10 min read
Salesforce
Regression

Regression planning for Salesforce: beyond unit test coverage

High unit test coverage does not guarantee release safety when profiles, flows, and integrations are in play.

Summary

  • High unit coverage is necessary but not sufficient for Salesforce release safety.
  • Regression should be selected by impact, not by habit or full-suite defaults.
  • A small required set of high-signal tests outperforms broad undifferentiated runs.

Problem

Salesforce teams often hit unit thresholds and still see post-release defects in quote-to-cash, service, or approval processes.

The main issue is mismatch: validation effort is measured by volume of tests executed, not relevance to change impact.

This creates long regression cycles, brittle release windows, and recurring emergency fixes.

Why it happens in enterprise apps

Declarative workflow changes, profile updates, and contract updates can alter runtime behavior in ways isolated unit tests do not capture.

Teams inherit large suites with inconsistent tagging and weak traceability to business risk.
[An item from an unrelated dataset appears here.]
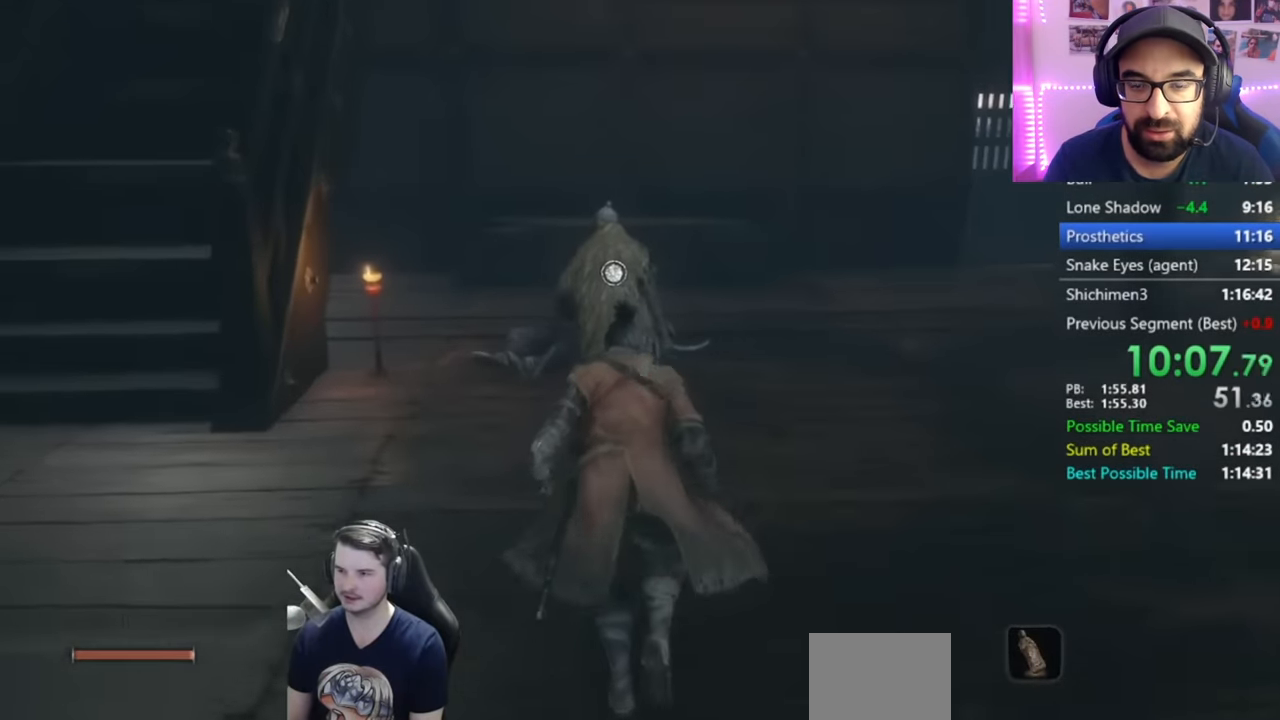
{"buttons": ["X"], "left_stick": "center", "right_stick": "center", "events": [[67, "X", "up"], [100, "X", "down"], [201, "X", "up"], [251, "X", "down"], [351, "X", "up"], [417, "X", "down"]]}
Release planning is frequently performed late, so the regression plan becomes a compromise rather than a deliberate risk strategy.

Practical checklist

  • List impacted business journeys and rank them by operational risk.
  • Identify existing automated tests that directly cover each journey.
  • Flag high-risk journeys with no direct coverage.
  • Define targeted test additions in current frameworks.
  • Set pass/fail thresholds aligned to business criticality.
  • Run fast pre-merge checks for obvious risk blockers.
  • Run required regression set in non-prod before approval review.
  • Document exceptions for uncovered areas with explicit mitigations.
  • Attach outcomes and environment context in evidence pack.
  • Review escaped defects and refine selection logic after each release.

Metrics/KPIs to track

  • Required regression pass rate by risk tier
  • Regression runtime per release window
  • Coverage gap count on high-risk journeys
  • Escaped defects linked to uncovered scenarios
  • Approval delay due to incomplete validation
  • Mean time from code-complete to release-ready

Common pitfalls

  • Using one default suite for all change types
  • Adding tests without retiring low-signal cases
  • Ignoring data setup quality in integration-heavy tests
  • Treating regression failures as QA-only concerns
  • Skipping evidence normalization across releases

How Regrity helps

Regrity maps impact to required regression, highlights coverage gaps, and supports missing test generation in existing frameworks.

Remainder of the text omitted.